If this were the extent of Robinson's satire, the movie would have worked much better. Unfortunately, he is not content to let the audience draw conclusions for itself, so he fills Bagley's mouth with speech after speech about the movie's big point. By the end, it has expanded beyond advertising and materialism to the concomitant destruction of the environment and every other worldly dilemma that is blamed on free-market capitalism. The point is valid, to be sure, but Robinson doesn't seem to think that his audience will think it is valid, so he keeps arguing it and arguing it through Bagley's dialogue. The result is a funny movie that could have been funnier and more effective if it had spent less time explicating its satirical jabs and more time landing them.

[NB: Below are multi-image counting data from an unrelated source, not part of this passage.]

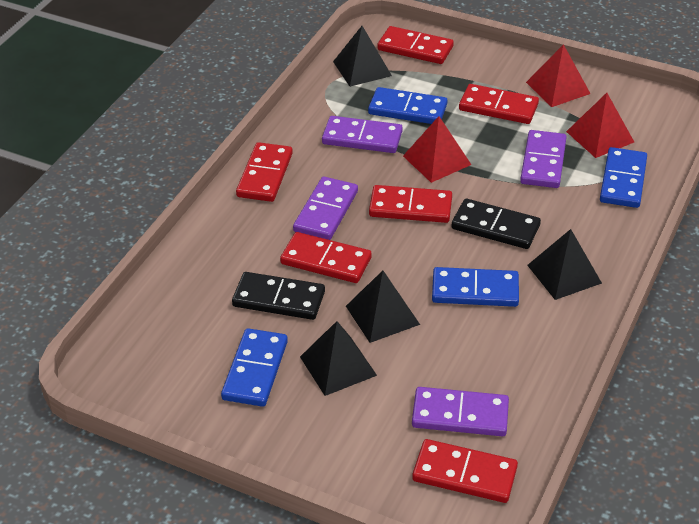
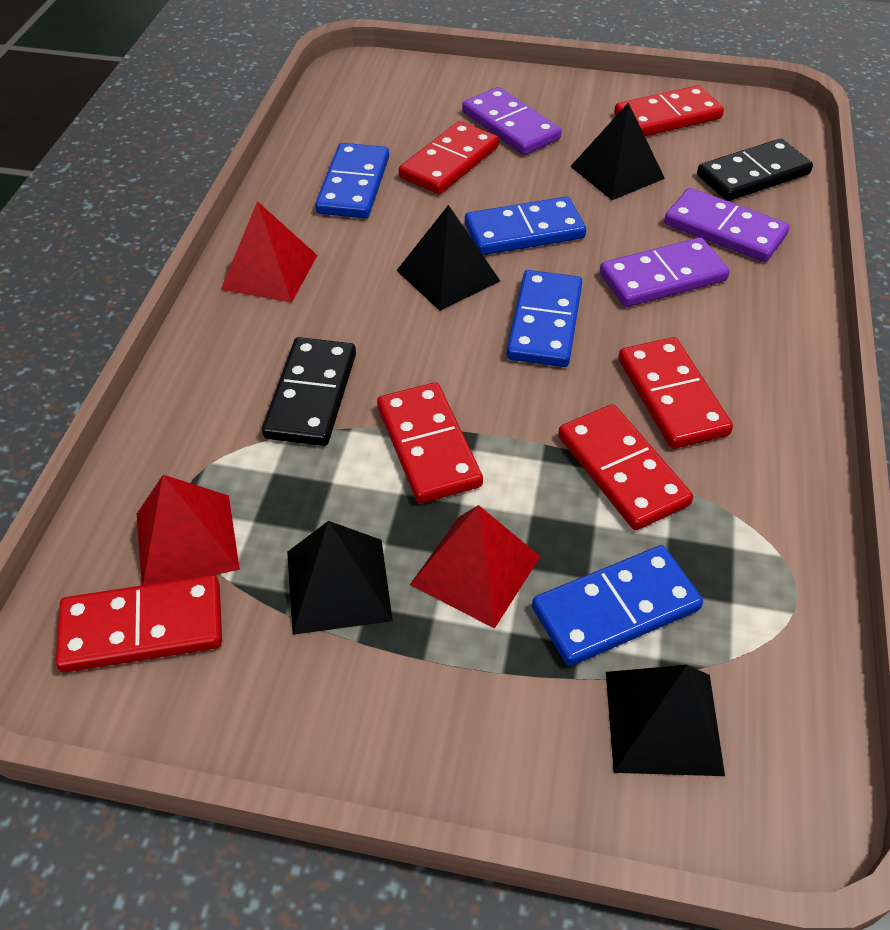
purple domino: [293,177,358,240] [322,116,403,153] [412,387,509,437] [520,130,567,188] = 4 -> [462,87,561,155] [600,237,730,307] [664,188,790,262] = 3

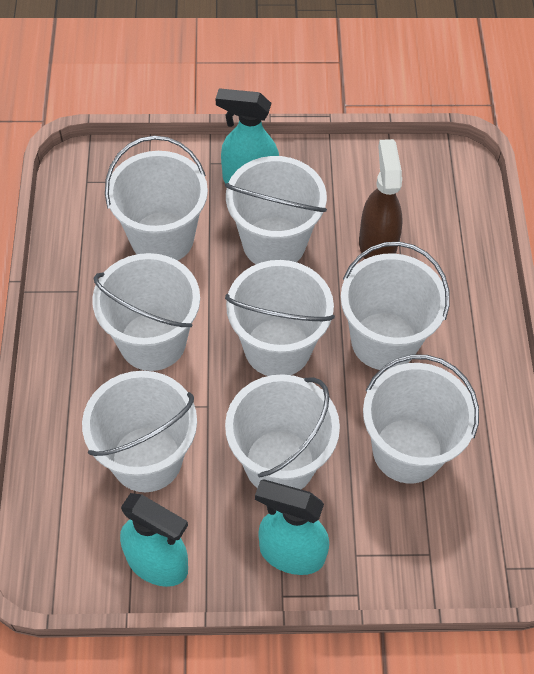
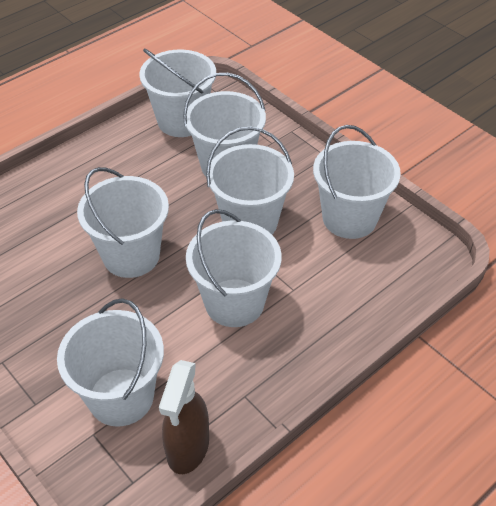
turquoise spray bottle: [120,493,188,587] [216,89,279,183] [255,479,329,575] = 3 -> none = 0
white bucket: [82,371,197,492] [92,253,200,371] [105,136,208,261] [225,156,327,264] [225,260,335,376] [225,374,340,489] [341,242,450,371] [363,355,479,484] = 8 -> [57,298,164,427] [77,167,169,278] [139,49,216,137] [183,73,266,176] [186,209,282,327] [206,127,294,234] [313,125,401,239] = 7

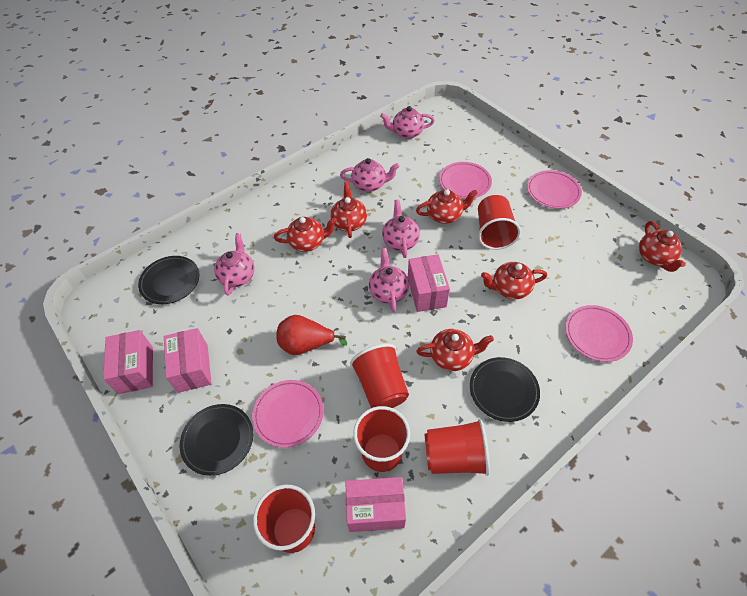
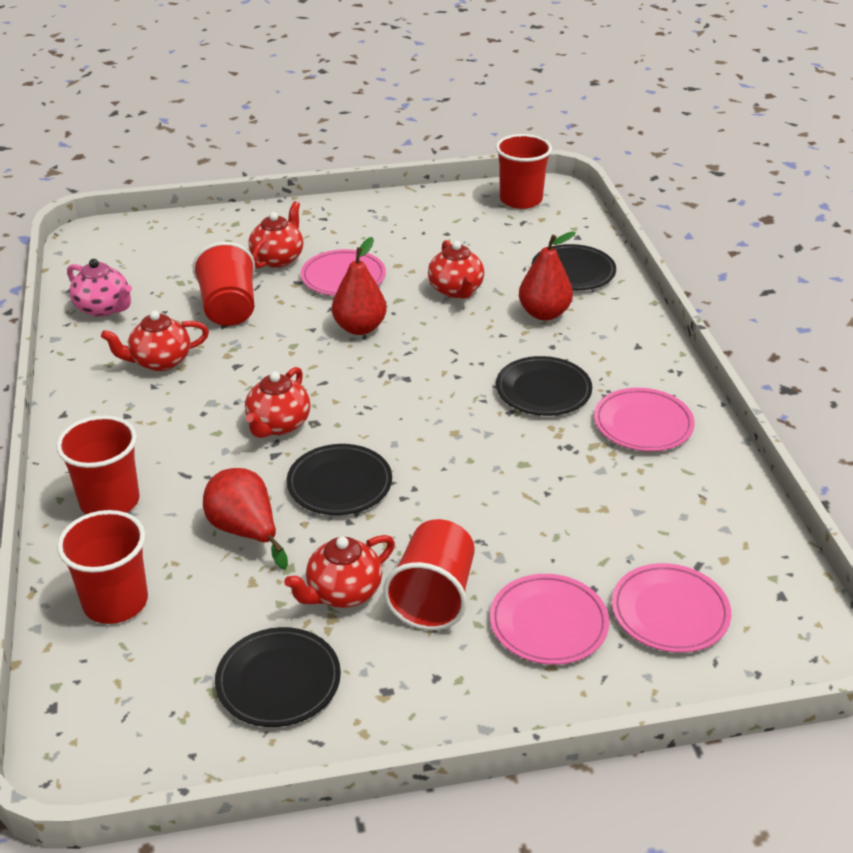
black plate: [138,256,199,304] [180,404,253,476] [470,357,540,422] = 3 -> [215,627,341,727] [287,444,392,515] [496,356,592,416] [531,244,616,290] = 4
pink box: [103,330,153,394] [164,328,212,393] [345,477,406,532] [408,254,450,312] = 4 -> none = 0
pink teapot: [214,233,255,296] [340,158,400,192] [369,248,409,313] [380,106,435,139] [382,200,420,258] = 5 -> [67,259,132,317] = 1
red pear: [276,315,347,355] = 1 -> [203,468,288,569] [332,237,387,335] [519,231,576,320] = 3
red teapot: [274,217,337,252] [330,182,367,238] [416,189,478,224] [416,329,494,371] [481,262,547,299] [639,221,686,272] = 6 -> [101,311,209,371] [245,367,311,438] [249,201,303,269] [284,535,395,608] [428,240,484,299] = 5

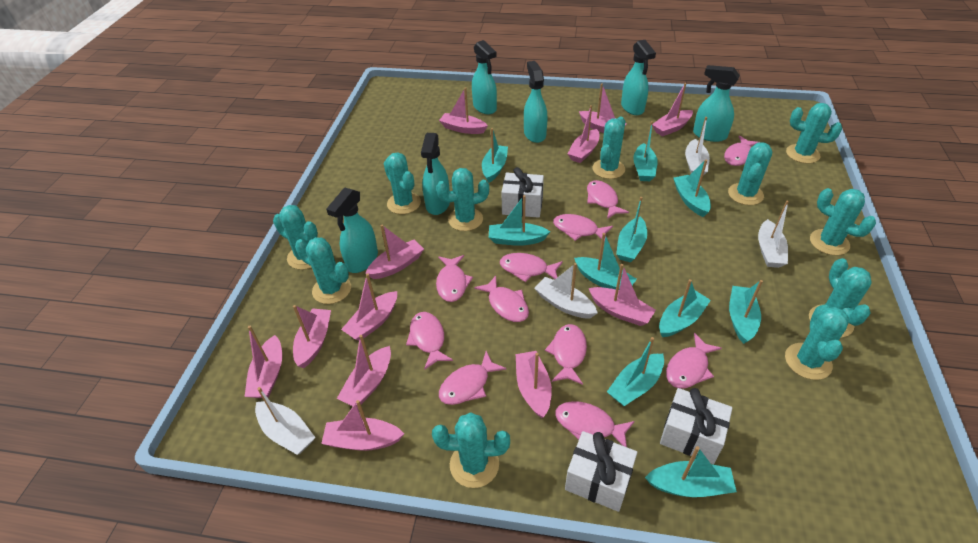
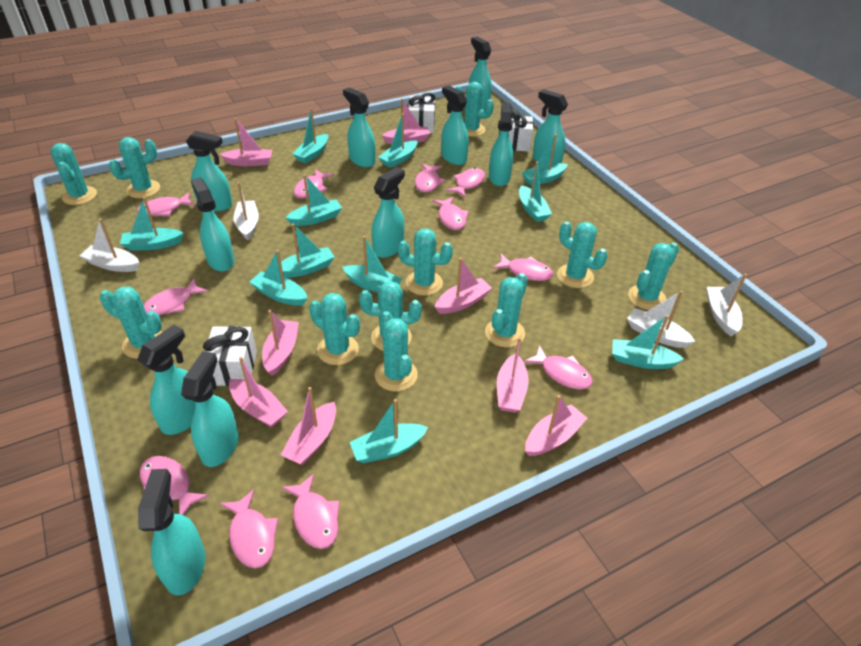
pink boat: [244,326,282,398] [293,305,331,368] [321,400,404,451] [337,335,391,407] [341,274,397,341] [365,225,424,279] [439,87,488,134] [516,351,552,418] [568,105,599,163] [579,84,627,133] [589,264,656,326] [652,83,693,137] = 12 -> [220,118,272,166] [229,357,288,428] [262,310,299,376] [281,387,336,465] [382,98,430,144] [435,258,492,314] [497,337,529,413] [525,395,587,456] = 8
turquoise boat: [482,128,508,183] [489,195,550,246] [574,233,637,290] [607,337,664,406] [616,197,647,263] [633,121,658,181] [645,446,737,497] [659,279,711,337] [673,160,711,217] [729,280,763,344] = 10 -> [120,197,184,251] [250,250,307,306] [281,224,335,278] [286,174,342,226] [292,108,328,163] [342,236,402,292] [350,399,428,463] [378,113,418,168] [519,162,552,222] [521,134,568,186] [612,315,684,369] = 11
turquoise spray bottle: [326,187,378,273] [421,133,450,215] [472,40,497,114] [524,61,548,143] [621,40,656,115] [693,65,740,142] = 6 -> [137,325,195,435] [138,469,206,596] [181,351,239,467] [186,131,232,211] [191,178,235,271] [343,88,376,167] [371,167,405,258] [441,85,469,165] [469,37,492,109] [489,103,513,186] [533,89,568,163] = 11

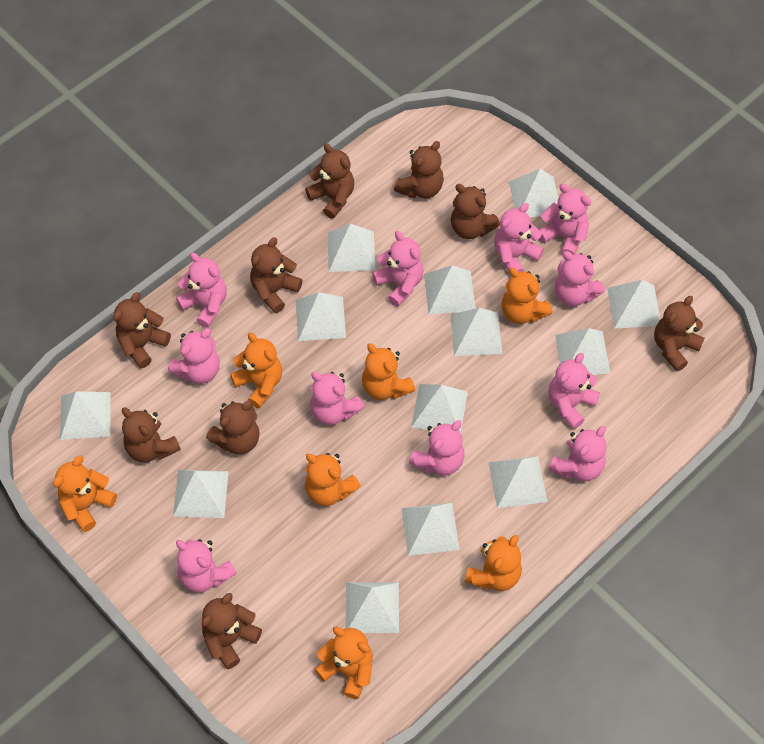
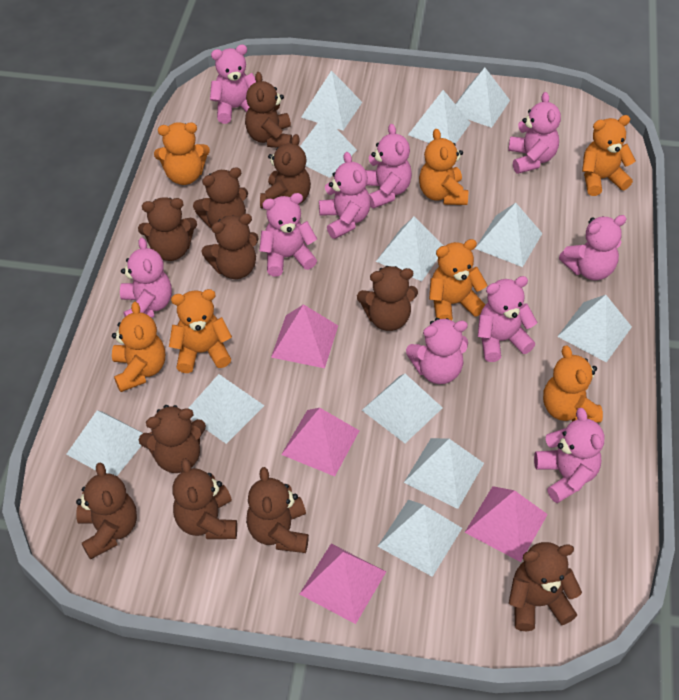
brown teddy bear: [113,292,171,368] [122,407,181,462] [202,593,262,669] [206,401,260,454] [250,237,302,313] [305,143,354,219] [394,141,444,199] [451,184,500,239] [654,296,705,371] = 9 -> [76,462,137,560] [138,197,197,261] [139,405,206,473] [173,458,237,539] [193,167,248,228] [201,214,259,279] [245,72,292,148] [246,467,309,553] [260,134,311,208] [357,266,418,331] [509,542,582,631] = 11
pink pyramid: none = 0 -> [271,304,338,368] [281,408,359,476] [300,544,386,624] [465,486,548,562] = 4
pink teddy bear: [168,328,220,384] [176,253,227,328] [176,539,237,592] [310,372,364,425] [372,231,423,307] [409,420,464,475] [494,203,544,272] [539,184,591,255] [548,353,600,429] [549,426,607,481] [555,251,605,306] = 11 -> [120,238,172,318] [210,44,256,124] [259,193,317,276] [319,152,371,239] [366,124,412,208] [406,318,468,384] [478,276,537,362] [508,92,561,174] [534,408,604,503] [559,215,627,280] = 10
white pyramid: [60,391,111,440] [173,470,229,518] [296,292,346,341] [328,224,375,272] [346,582,399,633] [401,502,460,556] [411,384,468,433] [424,265,476,314] [450,308,502,356] [489,456,547,508] [509,169,558,217] [555,328,610,375] [607,280,661,329] = 13 -> [66,410,143,476] [188,374,264,444] [300,115,357,178] [301,70,362,130] [362,374,442,443] [376,217,444,281] [377,500,462,577] [404,438,484,509] [408,90,471,144] [456,68,510,128] [475,203,543,267] [557,295,632,362] = 12

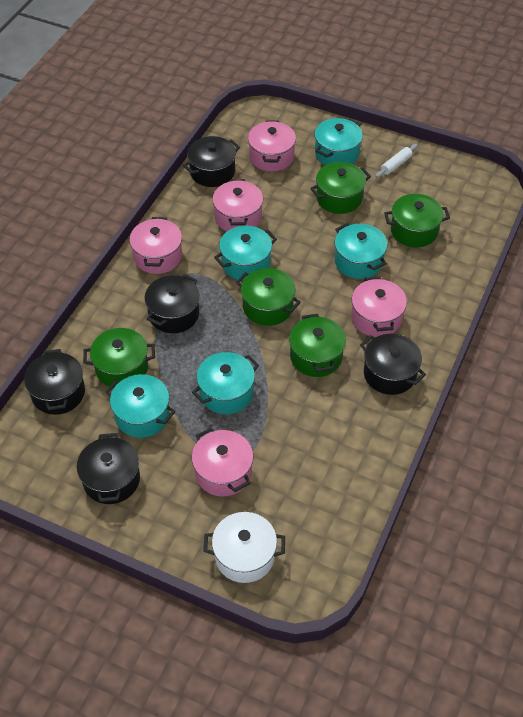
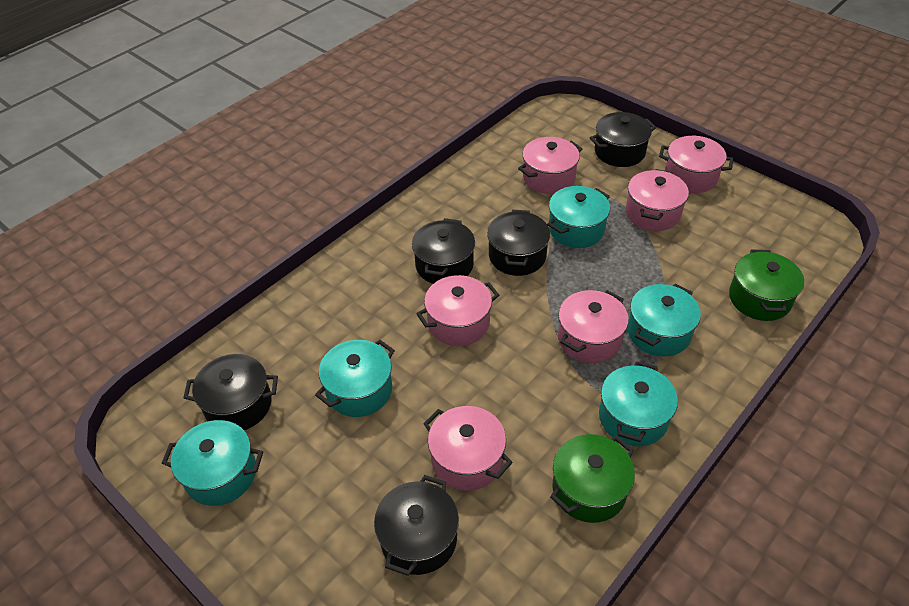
green pot: [83,328,155,388] [236,268,301,326] [289,313,346,377] [310,162,371,214] [384,194,450,247] = 5 -> [550,434,635,523] [729,249,804,321] = 2
pink pot: [129,217,182,274] [192,427,254,497] [212,179,263,231] [248,120,296,172] [351,277,407,337] = 5 -> [416,275,499,346] [423,406,513,491] [518,137,582,194] [558,290,629,363] [625,169,689,231] [659,136,733,193] = 6
white pot: [203,512,285,583] = 1 -> none = 0
white rolling pin: [375,144,418,178] = 1 -> none = 0

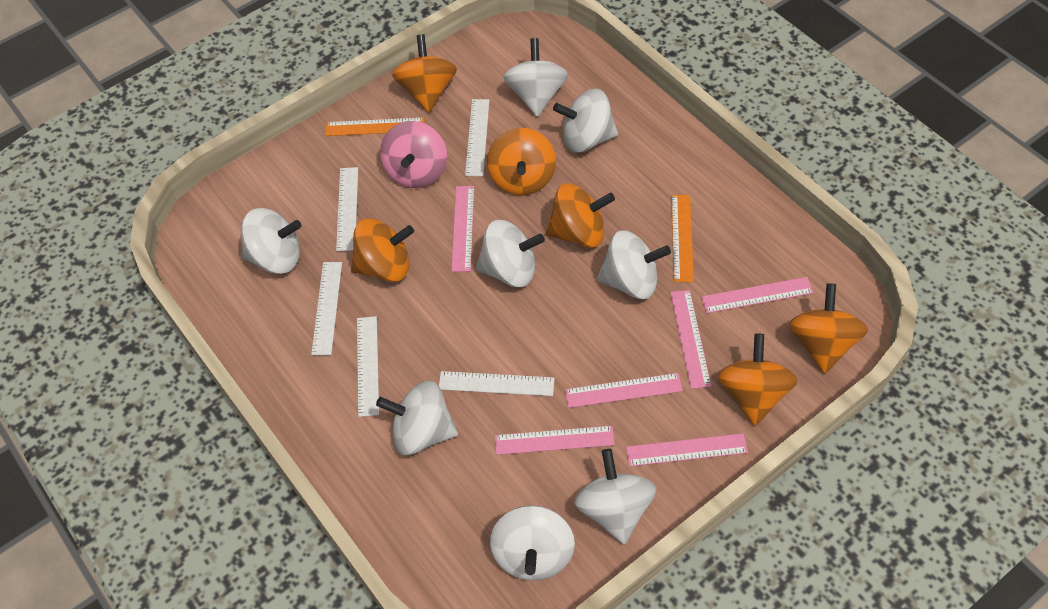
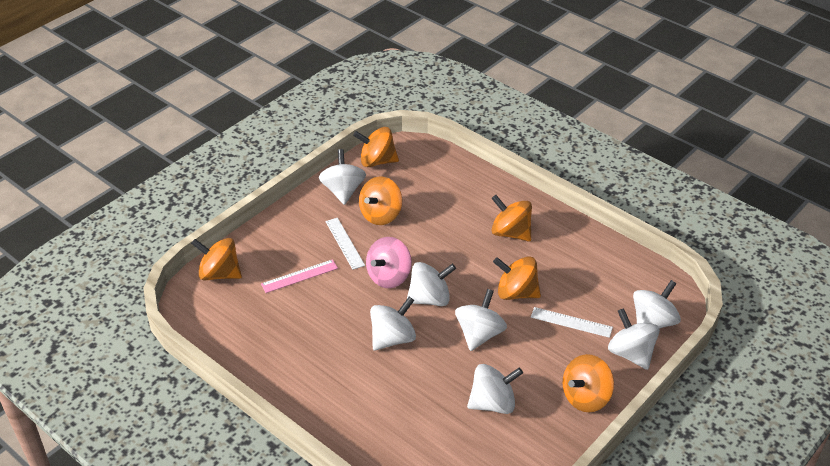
orange ruler: [325,117,424,136] [671,195,694,282] = 2 -> none = 0
pink ruler: [451,186,474,272] [495,426,615,455] [565,373,683,408] [626,433,748,467] [670,290,711,389] [701,277,814,313] = 6 -> [261,259,338,293] = 1
white ruler: [311,262,342,355] [336,167,358,251] [357,316,379,417] [439,371,554,396] [465,99,490,176] = 5 -> [325,218,365,270] [531,307,613,338] = 2
white spinning top: [241,208,302,274] [376,381,458,455] [476,220,545,287] [490,505,575,581] [503,38,569,117] [553,89,618,153] [574,449,656,544] [597,230,671,299] = 8 -> [319,149,366,205] [370,297,416,351] [407,262,456,306] [455,289,507,351] [467,364,523,414] [608,308,660,370] [633,280,681,329] = 7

How to Get Ahead in Advertising: Criterion Collection DVD

Aspect Ratio1.85:1
AnamorphicNo
Audio Dolby Digital 2.0 Surround
LanguagesEnglish
SubtitlesEnglish
Supplements Original theatrical trailer
DistributorThe Criterion Collection / Home Vision
SRP$29.95

VIDEO
As with Criterion's other recent release of Bruce Robinson's Withnail and I, the transfer of How to Get Ahead in Advertising is the same one used for the 1997 laser disc because Criterion was unable to gain access to the elements for a new transfer, which means, of course, that it is not anamorphic. The widescreen (1.85:1) image on this disc is still very good, though, as the laser-disc transfer was taken from the 35mm internegative and was supervised by cinematographer Peter Hannan. While it lacks the crispness of a good anamorphic transfer, detail level is still quite good, and colors are bright and bold throughout.

AUDIO
The two-channel Dolby Digital surround, transferred from the original stereo magnetic tracks, is very effective. Although not aggressive in any way, the original stereo mix does a fine job of spacing out the soundtrack, especially when music is involved.

SUPPLEMENTS
The only included supplement is the original theatrical trailer, presented in nonanamorphic widescreen.